------ Texte choisi
« Avant d’entrer chez les Jésuites, je concevais la vocation comme un renoncement. En prononçant mes vœux, je renonçais à mes relations, à mon argent et à ma liberté. Mon expérience a été tout autre. Les sacrifices liés à la vocation sont réels, oui, mais ils sont insignifiants comparés à tout ce que je reçois en tant que jésuite. »
Il sera vicaire à la paroisse Saint-Ignace-de-Loyola de Chestnut Hill, dans le Massachusetts.
Baccalauréat en administration des affaires, Fordham University ; maîtrise en économie, Fordham University ; maîtrise en philosophie sociale, Loyola University Chicago ; maîtrise en théologie pastorale, licence en théologie et maîtrise en théologie, Jesuit School of Theology of Santa Clara University.
Pendant mes premières études à l’Université Loyola de Chicago, un autre jésuite m’a initié au CrossFit. J’ai tout de suite accroché, et c’est devenu pour moi une façon de découvrir les villes où l’on m’a affecté. Au long des périodes de formation, qui sont parfois très axées sur les études, c’est un excellent moyen de rester en forme et de se changer les idées au moins une heure par jour.
------------
Consigne A: D'après le texte sur ce jésuite, dans quelle paroisse sera-t-il vicaire ?
Consigne B: Poursuivez le texte consacré à ce jésuite en quelques phrases, à partir de sa dernière phrase.
------ Matériel fourni
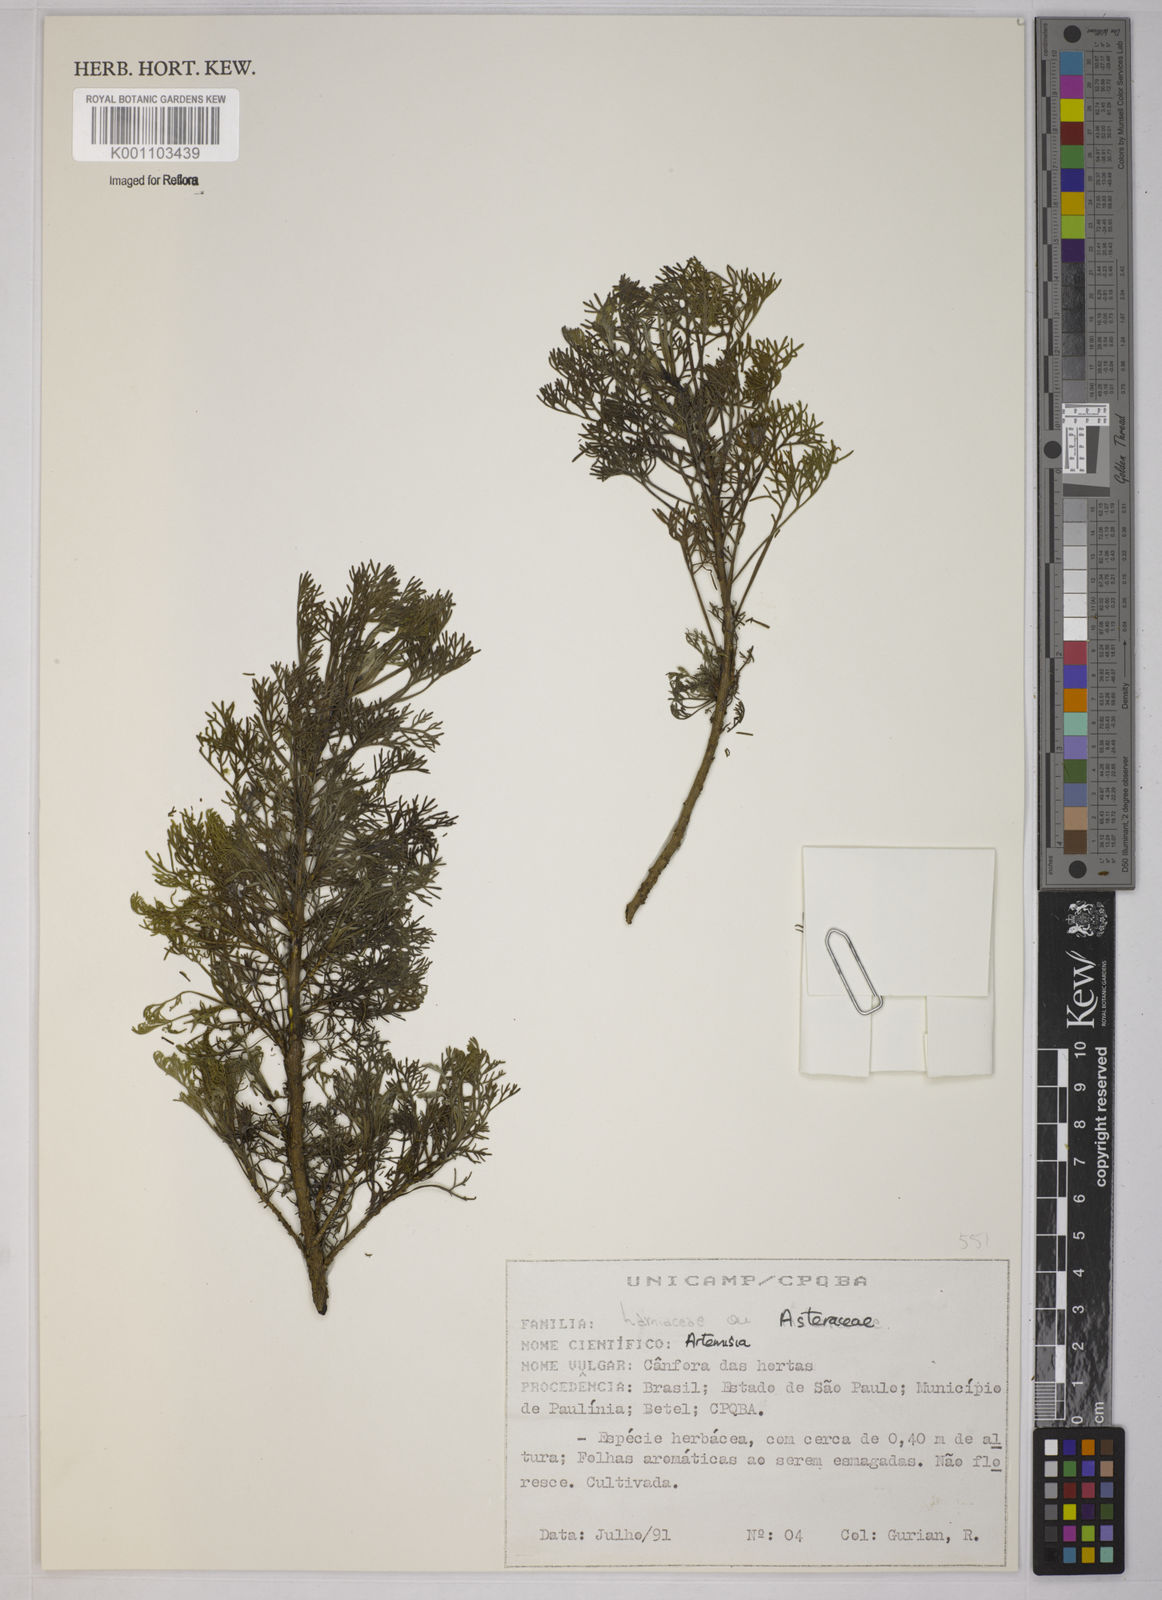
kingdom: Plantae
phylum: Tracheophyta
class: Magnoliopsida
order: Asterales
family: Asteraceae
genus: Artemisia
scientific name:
------------
Réponse A: À la paroisse Saint-Ignace-de-Loyola de Chestnut Hill, dans le Massachusetts.

Réponse B:
En Californie, ma communauté de CrossFit m’a particulièrement encouragé. L’une des membres a même organisé ma fête d’ordination diaconale dans son restaurant ! Un autre est rabbin dans la région, et nous discutons régulièrement de la Bible hébraïque. En prime, nous faisons toutes et tous une excellente séance d’entraînement chaque jour.
Avant d’entrer chez les Jésuites, je concevais la vocation comme un renoncement. En prononçant mes vœux, je renonçais à mes relations, à mon argent et à ma liberté. Mon expérience a été tout autre. Les sacrifices liés à la vocation sont réels, oui, mais ils sont insignifiants comparés à tout ce que je reçois en tant que jésuite.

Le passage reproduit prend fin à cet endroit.